Montessori in Middle Homeschool - Xcode

Last week I mentioned we are implementing a Montessori inspired approach to middle school. After giving the kids a long list of research topics mixed with hands-on activities and small projects to choose from, my son exclaimed that he wanted to learn to program in Xcode, an Apple programming tool used to create Apps. Well that wasn't on the list, but an acceptable topic none-the-less.

After completing three days of school he unfortunately hadn't gotten too far with Xcode, but had been very persistent and learned a lot. His main issue was getting access to Xcode which was a real challenge since he has a Windows computer. In what must be an effort to increase sales of hardware, Apple makes it quite difficult to run Xcode on a non-Apple machine.



He actually did get Xcode running but it runs slow on his Windows machine. To get it going, he figured out how to create a virtual Apple desktop on his PC. This was quite a process which involved lots of trial and error, and an unwanted bit-coin mining virus. In the end, Xcode will run on the virtual desktop, but runs too slow to be an effective solution. Next he investigated remote logging-into my husband's Apple machine to see if he could run Xcode that way. Well it tuned out that the best way to access Xcode was directly through an Apple computer. Now he is in the research and tutorial phase of learning Xcode. I can't wait to see where this leads him.

Most Montessori programs are designed for pre-school through elementary. What I like about the Montessori philosophy is that students are motivated by selecting their own activities.
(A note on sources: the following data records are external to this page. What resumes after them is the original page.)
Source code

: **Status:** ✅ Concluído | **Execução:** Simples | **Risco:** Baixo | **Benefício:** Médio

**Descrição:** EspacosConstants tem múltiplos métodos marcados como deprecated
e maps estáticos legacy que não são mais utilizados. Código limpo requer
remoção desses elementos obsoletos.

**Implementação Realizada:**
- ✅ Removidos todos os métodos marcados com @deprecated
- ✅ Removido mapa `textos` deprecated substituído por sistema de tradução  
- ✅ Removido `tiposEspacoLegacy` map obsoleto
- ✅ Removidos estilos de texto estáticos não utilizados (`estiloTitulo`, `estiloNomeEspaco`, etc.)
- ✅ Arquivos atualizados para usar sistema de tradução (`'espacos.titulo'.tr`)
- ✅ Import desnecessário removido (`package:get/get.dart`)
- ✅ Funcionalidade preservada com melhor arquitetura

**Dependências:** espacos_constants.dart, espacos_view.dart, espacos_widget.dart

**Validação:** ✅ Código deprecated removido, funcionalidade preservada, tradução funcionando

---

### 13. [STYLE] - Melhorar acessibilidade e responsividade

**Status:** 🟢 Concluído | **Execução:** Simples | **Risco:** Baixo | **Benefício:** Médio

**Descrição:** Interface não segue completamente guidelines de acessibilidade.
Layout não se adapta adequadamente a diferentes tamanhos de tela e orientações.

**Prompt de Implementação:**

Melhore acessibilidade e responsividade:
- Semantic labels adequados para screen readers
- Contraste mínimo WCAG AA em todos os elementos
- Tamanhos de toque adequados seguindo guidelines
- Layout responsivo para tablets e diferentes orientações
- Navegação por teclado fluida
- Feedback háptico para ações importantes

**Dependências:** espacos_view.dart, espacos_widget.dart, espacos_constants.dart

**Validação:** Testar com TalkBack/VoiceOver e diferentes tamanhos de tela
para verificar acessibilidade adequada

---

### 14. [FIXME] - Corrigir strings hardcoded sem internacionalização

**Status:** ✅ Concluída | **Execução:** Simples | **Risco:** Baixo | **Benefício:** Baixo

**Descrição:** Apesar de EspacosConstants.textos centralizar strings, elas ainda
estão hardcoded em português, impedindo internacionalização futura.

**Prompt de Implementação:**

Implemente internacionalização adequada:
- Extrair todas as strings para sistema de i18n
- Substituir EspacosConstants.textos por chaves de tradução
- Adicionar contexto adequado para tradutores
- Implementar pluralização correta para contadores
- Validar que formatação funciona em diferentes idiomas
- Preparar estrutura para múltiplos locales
However, un-like an unschooling approach where the student has complete control over what they study, I like the way the Montessori approach sets-up the classroom and effectively gives students acceptable choices. I see our approach to education as Montessori inspired because the choices are given by the adult but selected by the student. It tends to be quite hands-on and often involves learning life skills. Since middle and high school students are capable of reading, a list of acceptable topics and activities for this age works well. Also, unlike the elementary years where students are learning the basics and have necessary manipulatives readily available, for this age, resources are gathered and research completed based on what the student selects to pursue.

So far this approach to education is accomplishing a few of my educational goals for the year including teaching the kids to persevere, making them more independent learners and getting them excited about school. They have been motivated to read and research because they have selected what they want to study. Both my husband and I assist them and try to offer suggestions when we see them getting stuck or progress slowing.